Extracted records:
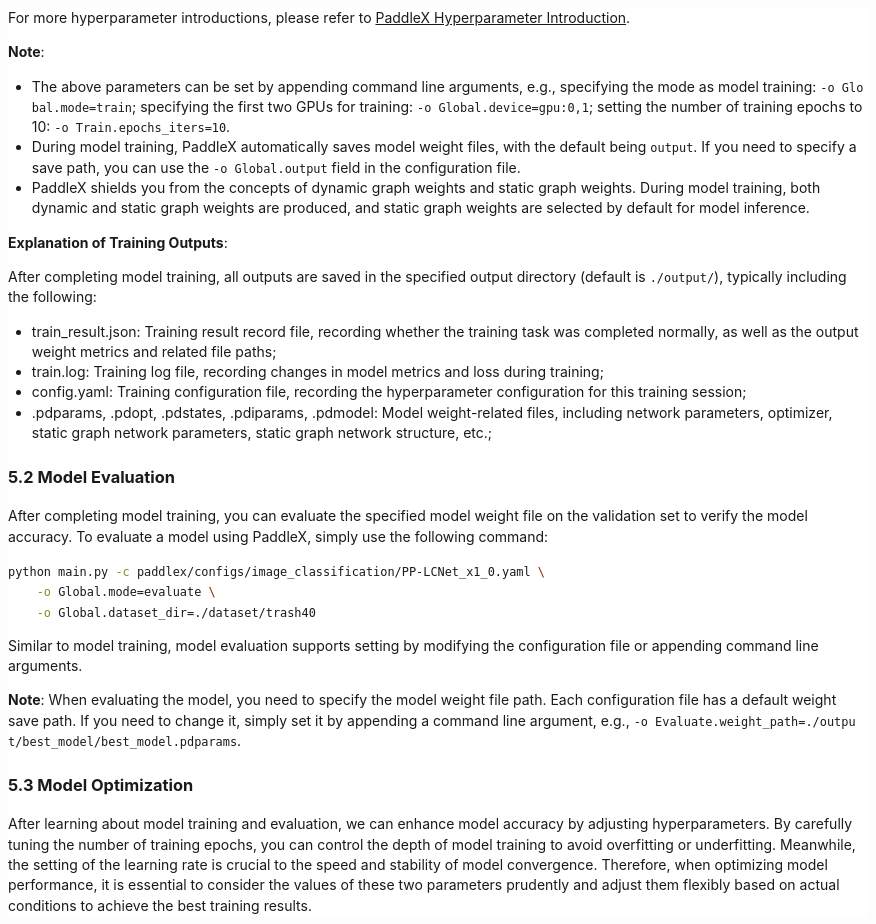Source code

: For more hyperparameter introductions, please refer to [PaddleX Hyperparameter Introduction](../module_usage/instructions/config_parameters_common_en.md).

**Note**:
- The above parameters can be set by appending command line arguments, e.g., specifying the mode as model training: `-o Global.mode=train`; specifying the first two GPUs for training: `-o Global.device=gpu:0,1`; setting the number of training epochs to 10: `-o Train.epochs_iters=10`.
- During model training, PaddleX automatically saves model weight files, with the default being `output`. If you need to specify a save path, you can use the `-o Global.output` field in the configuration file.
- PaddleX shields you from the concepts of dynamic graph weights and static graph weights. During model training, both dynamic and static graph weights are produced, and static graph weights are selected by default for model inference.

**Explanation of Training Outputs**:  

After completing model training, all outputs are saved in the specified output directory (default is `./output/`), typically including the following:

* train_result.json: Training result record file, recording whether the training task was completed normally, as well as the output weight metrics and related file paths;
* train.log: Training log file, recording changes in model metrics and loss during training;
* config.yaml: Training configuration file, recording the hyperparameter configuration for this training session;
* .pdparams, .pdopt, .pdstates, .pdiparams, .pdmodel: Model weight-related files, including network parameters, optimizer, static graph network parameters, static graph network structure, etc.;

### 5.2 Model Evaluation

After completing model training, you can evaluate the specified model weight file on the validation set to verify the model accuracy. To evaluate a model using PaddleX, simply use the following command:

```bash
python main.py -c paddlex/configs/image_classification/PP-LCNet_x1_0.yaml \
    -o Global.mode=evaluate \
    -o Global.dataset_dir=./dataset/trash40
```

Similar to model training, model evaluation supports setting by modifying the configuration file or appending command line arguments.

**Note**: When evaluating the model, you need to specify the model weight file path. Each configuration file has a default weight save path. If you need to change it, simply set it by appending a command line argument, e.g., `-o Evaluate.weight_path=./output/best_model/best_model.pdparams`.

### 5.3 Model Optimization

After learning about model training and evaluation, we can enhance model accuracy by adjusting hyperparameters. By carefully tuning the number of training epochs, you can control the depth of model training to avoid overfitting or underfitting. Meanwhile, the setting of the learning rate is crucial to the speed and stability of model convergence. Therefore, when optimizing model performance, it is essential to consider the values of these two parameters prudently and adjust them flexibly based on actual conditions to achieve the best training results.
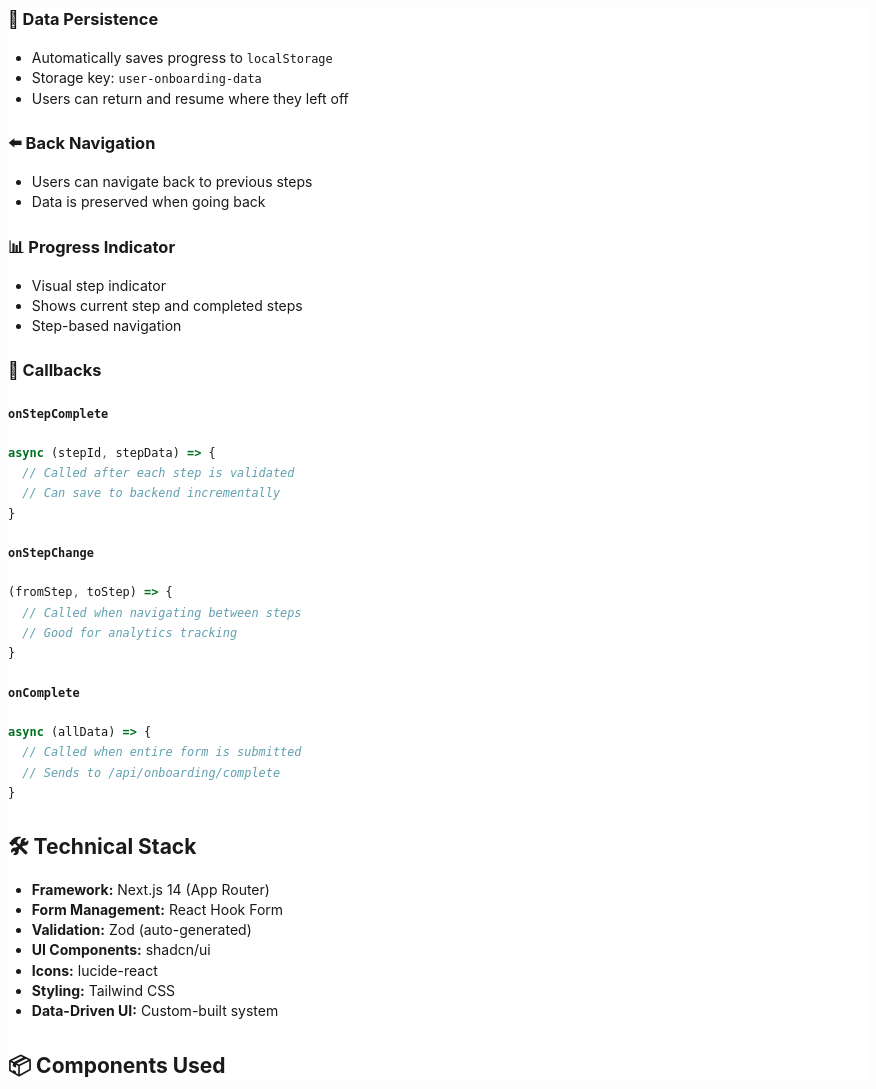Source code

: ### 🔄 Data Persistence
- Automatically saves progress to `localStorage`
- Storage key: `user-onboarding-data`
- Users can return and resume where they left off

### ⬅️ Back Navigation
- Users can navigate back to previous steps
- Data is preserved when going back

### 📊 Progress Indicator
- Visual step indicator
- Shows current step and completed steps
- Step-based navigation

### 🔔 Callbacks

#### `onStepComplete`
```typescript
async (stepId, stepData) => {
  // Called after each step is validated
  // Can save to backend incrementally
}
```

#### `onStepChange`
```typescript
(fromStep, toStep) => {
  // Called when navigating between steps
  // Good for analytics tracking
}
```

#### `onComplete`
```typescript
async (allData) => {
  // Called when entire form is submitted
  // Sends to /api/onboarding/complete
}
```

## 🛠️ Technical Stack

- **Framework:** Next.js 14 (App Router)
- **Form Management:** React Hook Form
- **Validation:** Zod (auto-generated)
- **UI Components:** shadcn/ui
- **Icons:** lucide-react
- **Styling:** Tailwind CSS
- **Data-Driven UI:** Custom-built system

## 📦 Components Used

| INSTRUCTIONS TO FOLLOW |
Please copy each line of the entries in which the word "Components" shows up.

| EXPECTED ANSWER |
- **UI Components:** shadcn/ui
## 📦 Components Used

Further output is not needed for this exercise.